+++ Extracted text

The issue is way more complex than that.

We cannot prevent inode from disappearing.
We can not safely dereference "(struct socket *)->flags"

locking the 'struct sock' wont help at all.

Here is my current work/patch :

It ran for ~2 hours under stress without warning, but I want it to run
24 hours before official submission.


Note that moving flags into sk_wq will actually avoid one cache line
miss in fast path, so might give performance improvement.

This minimal patch only moves SOCK_ASYNC_NOSPACE and SOCK_ASYNC_WAITDATA
but we can move other flags later.

sock_wake_async() must not even attempt to deref a struct socket.

-> sock_wake_async(struct socket_wq *wq, int how, int band);

Thanks.

diff --git a/crypto/algif_aead.c b/crypto/algif_aead.c
index 0aa6fdfb448a..6d4d4569447e 100644
--- a/crypto/algif_aead.c
+++ b/crypto/algif_aead.c
@@ -125,7 +125,7 @@ static int aead_wait_for_data(struct sock *sk, unsigned flags)

++++++

To do -
[1] The post about socket flags says that moving them into sk_wq could help performance. In one or two sentences, explain why, using the post's own reasoning.
[2] In the post about socket flags, how long did the patch run under stress without a warning?
[3] Pick up the post about moving socket flags into sk_wq from where it stops.

+++ Extracted entries

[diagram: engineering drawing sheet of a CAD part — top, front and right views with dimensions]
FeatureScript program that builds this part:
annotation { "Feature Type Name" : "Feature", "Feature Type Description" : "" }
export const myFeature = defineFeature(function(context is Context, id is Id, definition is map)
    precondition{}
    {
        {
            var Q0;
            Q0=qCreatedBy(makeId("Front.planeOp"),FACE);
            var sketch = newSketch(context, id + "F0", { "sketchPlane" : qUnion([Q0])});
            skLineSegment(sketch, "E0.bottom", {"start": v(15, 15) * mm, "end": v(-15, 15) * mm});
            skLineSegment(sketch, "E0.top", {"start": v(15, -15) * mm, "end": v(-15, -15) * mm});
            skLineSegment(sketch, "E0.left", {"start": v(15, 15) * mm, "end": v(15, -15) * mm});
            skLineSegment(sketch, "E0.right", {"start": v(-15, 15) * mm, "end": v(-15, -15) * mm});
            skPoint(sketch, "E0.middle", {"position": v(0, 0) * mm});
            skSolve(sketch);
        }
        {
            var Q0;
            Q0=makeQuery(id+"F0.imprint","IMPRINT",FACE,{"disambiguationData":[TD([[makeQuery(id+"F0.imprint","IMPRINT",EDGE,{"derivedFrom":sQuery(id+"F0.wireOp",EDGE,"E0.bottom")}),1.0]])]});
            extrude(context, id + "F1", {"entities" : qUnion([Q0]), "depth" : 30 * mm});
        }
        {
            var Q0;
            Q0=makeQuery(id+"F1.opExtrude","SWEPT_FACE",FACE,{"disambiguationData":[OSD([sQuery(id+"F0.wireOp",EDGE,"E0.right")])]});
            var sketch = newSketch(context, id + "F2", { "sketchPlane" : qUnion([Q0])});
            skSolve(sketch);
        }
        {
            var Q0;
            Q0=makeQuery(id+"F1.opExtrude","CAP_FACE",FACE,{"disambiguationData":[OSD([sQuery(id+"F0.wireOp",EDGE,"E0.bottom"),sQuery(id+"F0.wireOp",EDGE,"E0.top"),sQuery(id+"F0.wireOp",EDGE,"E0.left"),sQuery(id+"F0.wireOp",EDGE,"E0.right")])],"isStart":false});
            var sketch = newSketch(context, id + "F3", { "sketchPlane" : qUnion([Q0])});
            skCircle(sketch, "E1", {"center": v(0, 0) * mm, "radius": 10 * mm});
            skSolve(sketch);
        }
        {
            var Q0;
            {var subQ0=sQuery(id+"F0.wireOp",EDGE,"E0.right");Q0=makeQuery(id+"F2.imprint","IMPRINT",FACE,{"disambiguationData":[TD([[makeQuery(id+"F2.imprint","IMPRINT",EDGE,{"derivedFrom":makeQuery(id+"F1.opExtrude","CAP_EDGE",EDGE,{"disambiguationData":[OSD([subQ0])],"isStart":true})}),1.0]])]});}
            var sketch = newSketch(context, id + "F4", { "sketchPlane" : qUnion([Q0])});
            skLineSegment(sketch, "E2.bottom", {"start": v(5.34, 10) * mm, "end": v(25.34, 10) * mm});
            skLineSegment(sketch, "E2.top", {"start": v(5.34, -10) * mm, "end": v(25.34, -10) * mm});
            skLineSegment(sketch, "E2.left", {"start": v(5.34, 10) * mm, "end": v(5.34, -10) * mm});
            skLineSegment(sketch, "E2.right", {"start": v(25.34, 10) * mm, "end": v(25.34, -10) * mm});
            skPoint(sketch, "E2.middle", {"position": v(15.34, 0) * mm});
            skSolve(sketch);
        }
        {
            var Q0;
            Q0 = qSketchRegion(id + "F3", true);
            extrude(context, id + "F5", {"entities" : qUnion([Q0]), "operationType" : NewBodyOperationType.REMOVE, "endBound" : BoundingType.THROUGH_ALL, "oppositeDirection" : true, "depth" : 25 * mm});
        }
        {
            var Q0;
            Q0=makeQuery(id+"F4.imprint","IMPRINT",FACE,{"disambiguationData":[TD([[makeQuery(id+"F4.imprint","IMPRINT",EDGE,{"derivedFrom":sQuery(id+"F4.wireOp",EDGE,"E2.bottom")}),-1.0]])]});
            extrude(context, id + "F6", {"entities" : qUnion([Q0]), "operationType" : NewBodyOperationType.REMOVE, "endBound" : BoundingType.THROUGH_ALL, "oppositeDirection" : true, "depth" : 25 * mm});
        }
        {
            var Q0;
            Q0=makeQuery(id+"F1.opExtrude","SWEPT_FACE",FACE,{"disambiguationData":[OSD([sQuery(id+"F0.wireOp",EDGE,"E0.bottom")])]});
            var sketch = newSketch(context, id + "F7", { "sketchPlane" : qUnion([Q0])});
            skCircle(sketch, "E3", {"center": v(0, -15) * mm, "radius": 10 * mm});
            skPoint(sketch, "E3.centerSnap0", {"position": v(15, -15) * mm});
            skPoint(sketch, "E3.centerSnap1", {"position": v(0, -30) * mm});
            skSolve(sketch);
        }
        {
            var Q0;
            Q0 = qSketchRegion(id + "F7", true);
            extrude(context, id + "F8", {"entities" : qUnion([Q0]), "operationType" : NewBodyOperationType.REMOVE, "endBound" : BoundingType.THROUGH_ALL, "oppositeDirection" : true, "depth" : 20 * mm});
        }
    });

++++++

Written answers -
[1] Moving the flags into sk_wq avoids one cache line miss in the fast path, so it might improve performance.

[2] About two hours.

[3]
if (flags & MSG_DONTWAIT)
return -EAGAIN;

- set_bit(SOCK_ASYNC_WAITDATA, &sk->sk_socket->flags);
+ sk_set_bit(SOCKWQ_ASYNC_WAITDATA, sk);

for (;;) {
if (signal_pending(current))
@@ -139,7 +139,7 @@ static int aead_wait_for_data(struct sock *sk, unsigned flags)
}
finish_wait(sk_sleep(sk), &wait);

- clear_bit(SOCK_ASYNC_WAITDATA, &sk->sk_socket->flags);
+ sk_clear_bit(SOCKWQ_ASYNC_WAITDATA, sk);

return err;
}
diff --git a/crypto/algif_skcipher.c b/crypto/algif_skcipher.c
index af31a0ee4057..ca9efe17db1a 100644
--- a/crypto/algif_skcipher.c
+++ b/crypto/algif_skcipher.c
@@ -212,7 +212,7 @@ static int skcipher_wait_for_wmem(struct sock *sk, unsigned flags)
if (flags & MSG_DONTWAIT)
return -EAGAIN;

- set_bit(SOCK_ASYNC_NOSPACE, &sk->sk_socket->flags);
+ sk_set_bit(SOCKWQ_ASYNC_NOSPACE, sk);

for (;;) {
if (signal_pending(current))
@@ -258,7 +258,7 @@ static int skcipher_wait_for_data(struct sock *sk, unsigned flags)
return -EAGAIN;
}

- set_bit(SOCK_ASYNC_WAITDATA, &sk->sk_socket->flags);
+ sk_set_bit(SOCKWQ_ASYNC_WAITDATA, sk);

for (;;) {
if (signal_pending(current))
@@ -272,7 +272,7 @@ static int skcipher_wait_for_data(struct sock *sk, unsigned flags)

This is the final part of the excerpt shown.